Set out the lines of the material below as a numbered list, leaving out blank lines, from the line containing "Label: **spleen**." through the end of the material.
>> Start
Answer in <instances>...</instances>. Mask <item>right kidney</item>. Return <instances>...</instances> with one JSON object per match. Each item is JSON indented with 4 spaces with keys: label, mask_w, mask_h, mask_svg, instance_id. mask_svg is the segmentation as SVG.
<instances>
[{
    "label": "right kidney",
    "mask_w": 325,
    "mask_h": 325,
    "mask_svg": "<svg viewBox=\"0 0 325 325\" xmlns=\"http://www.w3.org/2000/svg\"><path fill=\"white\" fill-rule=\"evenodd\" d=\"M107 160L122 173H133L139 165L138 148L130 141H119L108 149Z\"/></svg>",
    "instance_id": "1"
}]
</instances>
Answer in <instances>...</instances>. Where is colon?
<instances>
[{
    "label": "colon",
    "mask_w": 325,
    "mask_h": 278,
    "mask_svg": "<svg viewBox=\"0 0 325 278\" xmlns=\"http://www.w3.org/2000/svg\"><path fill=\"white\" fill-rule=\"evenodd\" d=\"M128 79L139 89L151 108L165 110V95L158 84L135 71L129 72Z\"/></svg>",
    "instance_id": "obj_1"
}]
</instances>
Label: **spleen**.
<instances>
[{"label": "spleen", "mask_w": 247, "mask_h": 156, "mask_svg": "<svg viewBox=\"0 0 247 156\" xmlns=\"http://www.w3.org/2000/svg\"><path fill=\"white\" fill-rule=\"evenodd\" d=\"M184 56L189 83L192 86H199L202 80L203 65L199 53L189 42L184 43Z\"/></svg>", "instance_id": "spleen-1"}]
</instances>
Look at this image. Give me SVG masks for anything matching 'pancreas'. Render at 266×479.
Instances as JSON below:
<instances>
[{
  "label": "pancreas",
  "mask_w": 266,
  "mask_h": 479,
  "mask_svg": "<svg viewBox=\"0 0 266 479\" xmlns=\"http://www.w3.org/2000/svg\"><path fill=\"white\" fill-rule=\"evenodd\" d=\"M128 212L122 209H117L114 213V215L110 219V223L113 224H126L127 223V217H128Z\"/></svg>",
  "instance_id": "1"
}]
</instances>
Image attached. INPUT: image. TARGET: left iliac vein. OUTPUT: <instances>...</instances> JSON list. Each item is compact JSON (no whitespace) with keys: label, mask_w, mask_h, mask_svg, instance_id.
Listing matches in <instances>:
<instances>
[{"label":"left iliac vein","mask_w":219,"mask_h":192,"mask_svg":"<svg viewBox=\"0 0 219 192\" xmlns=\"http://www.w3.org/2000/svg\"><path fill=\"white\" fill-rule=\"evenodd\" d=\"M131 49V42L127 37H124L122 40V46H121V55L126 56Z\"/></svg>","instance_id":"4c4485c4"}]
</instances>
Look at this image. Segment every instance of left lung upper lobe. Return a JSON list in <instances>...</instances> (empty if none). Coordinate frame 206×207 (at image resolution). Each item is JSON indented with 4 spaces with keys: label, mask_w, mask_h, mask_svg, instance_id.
>> End
Worked solution:
1. Label: **spleen**.
2. <instances>
3. [{"label": "spleen", "mask_w": 247, "mask_h": 156, "mask_svg": "<svg viewBox=\"0 0 247 156\" xmlns=\"http://www.w3.org/2000/svg\"><path fill=\"white\" fill-rule=\"evenodd\" d=\"M184 56L189 83L192 86H199L202 80L203 65L199 53L189 42L184 43Z\"/></svg>", "instance_id": "spleen-1"}]
4. </instances>
5. Look at this image. Give me SVG masks for anything matching 'pancreas'. Render at 266×479.
6. Instances as JSON below:
7. <instances>
8. [{
9.   "label": "pancreas",
10.   "mask_w": 266,
11.   "mask_h": 479,
12.   "mask_svg": "<svg viewBox=\"0 0 266 479\" xmlns=\"http://www.w3.org/2000/svg\"><path fill=\"white\" fill-rule=\"evenodd\" d=\"M128 212L122 209H117L114 213V215L110 219V223L113 224H126L127 223V217H128Z\"/></svg>",
13.   "instance_id": "1"
14. }]
15. </instances>
16. Image attached. INPUT: image. TARGET: left iliac vein. OUTPUT: <instances>...</instances> JSON list. Each item is compact JSON (no whitespace) with keys: label, mask_w, mask_h, mask_svg, instance_id.
17. Listing matches in <instances>:
18. <instances>
19. [{"label":"left iliac vein","mask_w":219,"mask_h":192,"mask_svg":"<svg viewBox=\"0 0 219 192\" xmlns=\"http://www.w3.org/2000/svg\"><path fill=\"white\" fill-rule=\"evenodd\" d=\"M131 49V42L127 37H124L122 40V46H121V55L126 56Z\"/></svg>","instance_id":"4c4485c4"}]
20. </instances>
21. Look at this image. Segment every instance of left lung upper lobe. Return a JSON list in <instances>...</instances> (empty if none). Coordinate frame 206×207 (at image resolution). Each item is JSON indented with 4 spaces with keys: label, mask_w, mask_h, mask_svg, instance_id.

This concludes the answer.